Die ersten zwei publizierten Landkreis-Ausgaben – Frankenberg-Waldeck und Bergstraße – sind nicht nur die Heimatkreise von Dastych und Haas, sondern laut den KVH-Chefs auch die Regionen, die "besondere Sorgen" bereiten. Ebenso wie im Werra-Meißner-Kreis sei hier zu beobachten, dass einzelne Regionen im sehr heterogenen Hessen besonders bedroht sind, "abgehängt" zu werden.

Bis Mitte November sollen die Statistiken für alle 26 hessischen Landkreise erscheinen. "In den Metropolregionen gestaltet sich die Lage noch deutlich besser", gibt Dastych eine Vorschau auf das Gesamtbild.

Nachfolgebedarf macht Sorgen

Tatsächlich scheint der Ist-Zustand auch in der Peripherie zunächst nicht dramatisch: Statistisch sind viele Mittelbereiche noch überversorgt. Im Kreis Bergstraße etwa liegt der Versorgungsgrad bei den Augenärzten bei 137 Prozent, bei Frauenärzten bei 128 und bei Urologen bei 118 Prozent.

"Der Nachfolgebedarf trügt jedoch den Schein", betonte Dastych mit Verweis auf das hohe Alter der Ärzteschaft. Daher sei bisher noch keine Praxis aufgekauft worden. So liegt das Durchschnittsalter der Mediziner im Kreis Bergstraße, wo in der hausärztlichen Versorgung laut Haas bereits heute erhebliche Defizite zu beobachten sind, bei 54 Jahren. Schon heute sind in allen Planungsbereichen des Kreises Hausarztsitze nicht besetzt.

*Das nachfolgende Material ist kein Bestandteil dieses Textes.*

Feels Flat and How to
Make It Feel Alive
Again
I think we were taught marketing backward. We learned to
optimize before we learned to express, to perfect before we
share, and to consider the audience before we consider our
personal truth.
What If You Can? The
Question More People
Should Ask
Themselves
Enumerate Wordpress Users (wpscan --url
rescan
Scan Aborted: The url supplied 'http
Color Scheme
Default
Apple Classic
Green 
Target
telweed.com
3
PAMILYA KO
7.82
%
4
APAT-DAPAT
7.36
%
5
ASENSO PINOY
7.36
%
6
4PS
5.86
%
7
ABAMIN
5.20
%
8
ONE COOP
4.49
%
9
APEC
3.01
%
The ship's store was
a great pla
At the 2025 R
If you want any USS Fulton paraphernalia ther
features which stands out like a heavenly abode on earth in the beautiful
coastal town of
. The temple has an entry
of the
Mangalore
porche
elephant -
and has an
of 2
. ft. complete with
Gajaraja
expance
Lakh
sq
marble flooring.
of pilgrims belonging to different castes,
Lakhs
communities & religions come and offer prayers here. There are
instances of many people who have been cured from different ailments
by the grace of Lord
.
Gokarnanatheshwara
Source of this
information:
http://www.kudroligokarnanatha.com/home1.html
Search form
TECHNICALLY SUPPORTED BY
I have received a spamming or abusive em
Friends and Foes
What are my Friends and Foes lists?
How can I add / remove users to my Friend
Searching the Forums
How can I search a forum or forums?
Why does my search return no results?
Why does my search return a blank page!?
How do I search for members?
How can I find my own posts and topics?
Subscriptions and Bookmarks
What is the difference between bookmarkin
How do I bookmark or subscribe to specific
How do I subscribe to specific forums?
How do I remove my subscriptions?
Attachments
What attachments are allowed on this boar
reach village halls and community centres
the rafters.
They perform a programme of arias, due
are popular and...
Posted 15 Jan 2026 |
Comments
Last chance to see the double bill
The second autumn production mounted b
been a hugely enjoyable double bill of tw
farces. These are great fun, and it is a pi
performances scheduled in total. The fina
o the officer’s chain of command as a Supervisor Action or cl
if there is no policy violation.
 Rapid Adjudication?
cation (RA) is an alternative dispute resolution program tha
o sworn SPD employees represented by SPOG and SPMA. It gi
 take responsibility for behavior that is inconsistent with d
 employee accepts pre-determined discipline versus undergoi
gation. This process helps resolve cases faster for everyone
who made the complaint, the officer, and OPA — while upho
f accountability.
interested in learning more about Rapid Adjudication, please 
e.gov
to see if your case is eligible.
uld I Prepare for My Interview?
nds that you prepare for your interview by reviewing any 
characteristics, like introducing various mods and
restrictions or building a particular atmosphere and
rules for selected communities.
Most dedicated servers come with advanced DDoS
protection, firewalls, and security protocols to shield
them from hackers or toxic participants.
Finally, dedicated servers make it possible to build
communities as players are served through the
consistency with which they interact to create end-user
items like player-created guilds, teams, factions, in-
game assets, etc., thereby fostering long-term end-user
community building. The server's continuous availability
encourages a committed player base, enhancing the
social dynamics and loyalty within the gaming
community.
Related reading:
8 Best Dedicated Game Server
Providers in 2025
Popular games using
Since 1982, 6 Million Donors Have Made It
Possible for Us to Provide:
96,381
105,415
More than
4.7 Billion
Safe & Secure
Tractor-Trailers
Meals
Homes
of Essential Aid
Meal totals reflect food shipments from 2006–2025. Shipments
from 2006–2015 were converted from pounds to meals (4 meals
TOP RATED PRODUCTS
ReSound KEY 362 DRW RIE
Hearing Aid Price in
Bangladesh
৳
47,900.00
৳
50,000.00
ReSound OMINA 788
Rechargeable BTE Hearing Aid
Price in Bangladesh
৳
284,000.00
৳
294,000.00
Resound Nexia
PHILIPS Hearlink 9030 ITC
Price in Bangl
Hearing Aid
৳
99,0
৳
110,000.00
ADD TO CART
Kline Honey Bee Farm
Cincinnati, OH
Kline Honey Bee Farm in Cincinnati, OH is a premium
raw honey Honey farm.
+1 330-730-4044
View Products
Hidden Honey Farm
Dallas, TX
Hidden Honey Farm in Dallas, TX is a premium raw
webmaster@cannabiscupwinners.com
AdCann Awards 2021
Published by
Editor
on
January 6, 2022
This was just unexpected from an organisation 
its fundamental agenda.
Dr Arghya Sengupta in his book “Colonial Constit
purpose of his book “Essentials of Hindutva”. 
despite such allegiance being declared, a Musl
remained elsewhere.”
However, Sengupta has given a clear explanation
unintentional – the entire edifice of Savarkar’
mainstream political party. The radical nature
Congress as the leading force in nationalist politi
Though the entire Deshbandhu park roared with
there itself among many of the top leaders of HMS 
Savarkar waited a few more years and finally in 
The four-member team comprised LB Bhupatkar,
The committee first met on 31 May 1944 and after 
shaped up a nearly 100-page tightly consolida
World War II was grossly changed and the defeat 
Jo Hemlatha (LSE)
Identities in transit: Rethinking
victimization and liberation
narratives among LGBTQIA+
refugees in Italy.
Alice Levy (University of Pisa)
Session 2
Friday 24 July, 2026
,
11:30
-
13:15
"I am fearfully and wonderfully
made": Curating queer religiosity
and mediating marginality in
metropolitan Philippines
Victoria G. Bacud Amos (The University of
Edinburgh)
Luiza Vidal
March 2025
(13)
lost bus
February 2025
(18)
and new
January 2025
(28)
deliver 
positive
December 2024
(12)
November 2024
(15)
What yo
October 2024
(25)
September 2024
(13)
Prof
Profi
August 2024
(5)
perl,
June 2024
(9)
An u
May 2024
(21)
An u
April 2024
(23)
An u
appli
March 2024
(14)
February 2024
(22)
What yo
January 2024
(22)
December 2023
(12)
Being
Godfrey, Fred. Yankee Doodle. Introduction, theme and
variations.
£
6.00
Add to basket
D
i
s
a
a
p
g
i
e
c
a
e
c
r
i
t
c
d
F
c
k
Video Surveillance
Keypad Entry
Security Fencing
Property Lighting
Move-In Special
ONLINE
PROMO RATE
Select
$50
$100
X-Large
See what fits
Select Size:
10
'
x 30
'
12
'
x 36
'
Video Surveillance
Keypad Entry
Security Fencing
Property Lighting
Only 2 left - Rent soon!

Gleichzeitig seien Initiativen zur Nachwuchsförderung bisher oft gescheitert. Zwar verfolge die KVH seit 2013 gezielt die Kampagne "Sei Arzt. In Praxis. Leb Hessen!", betonte VV-Vorsitzender Dr. Eckhard Starke. Zuletzt wurde mit der "Summerschool" ein neues Angebot gestartet (die "Ärzte Zeitung berichtet).

Bisherige Bemühungen, an die Landespolitik heranzutreten, seien jedoch erfolglos gewesen. So habe die KVH Kontakt zu Schulen aufnehmen wollen, um Medizinstudenten zu identifizieren, die aus ländlichen Gebieten stammen und daher als potenzielle Landärzte in Frage kommen könnten. Doch in Wiesbaden sei man damit abgeblitzt, so Dastych.

Haas appellierte vor allem an die Kommunen, eine Niederlassung in der Peripherie attraktiver zu machen: Sie müssten – etwa in Form von Kinderbetreuung oder öffentlichen Verkehrsmitteln – die entsprechende Infrastruktur schaffen. Mittelfristig, so Haas, müsse auch darüber gesprochen werden, die Zahl der Studienplätze zu erhöhen.